Copy every line of the material below character for character, changing nothing.

■ Dataset entries:
=== Section Start ===
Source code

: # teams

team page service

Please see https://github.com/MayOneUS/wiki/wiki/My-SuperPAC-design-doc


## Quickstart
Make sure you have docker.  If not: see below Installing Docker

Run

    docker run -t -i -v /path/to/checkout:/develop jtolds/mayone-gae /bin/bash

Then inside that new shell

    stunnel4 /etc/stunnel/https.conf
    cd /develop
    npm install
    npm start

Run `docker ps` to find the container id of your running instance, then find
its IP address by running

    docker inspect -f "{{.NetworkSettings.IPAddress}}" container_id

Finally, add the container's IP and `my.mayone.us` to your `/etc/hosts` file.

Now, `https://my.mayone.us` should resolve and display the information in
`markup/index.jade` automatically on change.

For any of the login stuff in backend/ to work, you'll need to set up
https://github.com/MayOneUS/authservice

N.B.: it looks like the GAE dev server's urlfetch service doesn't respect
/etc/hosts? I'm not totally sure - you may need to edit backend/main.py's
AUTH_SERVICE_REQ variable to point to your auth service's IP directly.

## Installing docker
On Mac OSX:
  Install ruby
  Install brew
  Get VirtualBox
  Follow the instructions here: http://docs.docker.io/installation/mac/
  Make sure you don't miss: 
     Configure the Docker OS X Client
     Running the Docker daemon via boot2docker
=== Section End ===
■ YOUR SOLUTION:
Source code

: # teams

team page service

Please see https://github.com/MayOneUS/wiki/wiki/My-SuperPAC-design-doc


## Quickstart
Make sure you have docker.  If not: see below Installing Docker

Run

    docker run -t -i -v /path/to/checkout:/develop jtolds/mayone-gae /bin/bash

Then inside that new shell

    stunnel4 /etc/stunnel/https.conf
    cd /develop
    npm install
    npm start

Run `docker ps` to find the container id of your running instance, then find
its IP address by running

    docker inspect -f "{{.NetworkSettings.IPAddress}}" container_id

Finally, add the container's IP and `my.mayone.us` to your `/etc/hosts` file.

Now, `https://my.mayone.us` should resolve and display the information in
`markup/index.jade` automatically on change.

For any of the login stuff in backend/ to work, you'll need to set up
https://github.com/MayOneUS/authservice

N.B.: it looks like the GAE dev server's urlfetch service doesn't respect
/etc/hosts? I'm not totally sure - you may need to edit backend/main.py's
AUTH_SERVICE_REQ variable to point to your auth service's IP directly.

## Installing docker
On Mac OSX:
  Install ruby
  Install brew
  Get VirtualBox
  Follow the instructions here: http://docs.docker.io/installation/mac/
  Make sure you don't miss: 
     Configure the Docker OS X Client
     Running the Docker daemon via boot2docker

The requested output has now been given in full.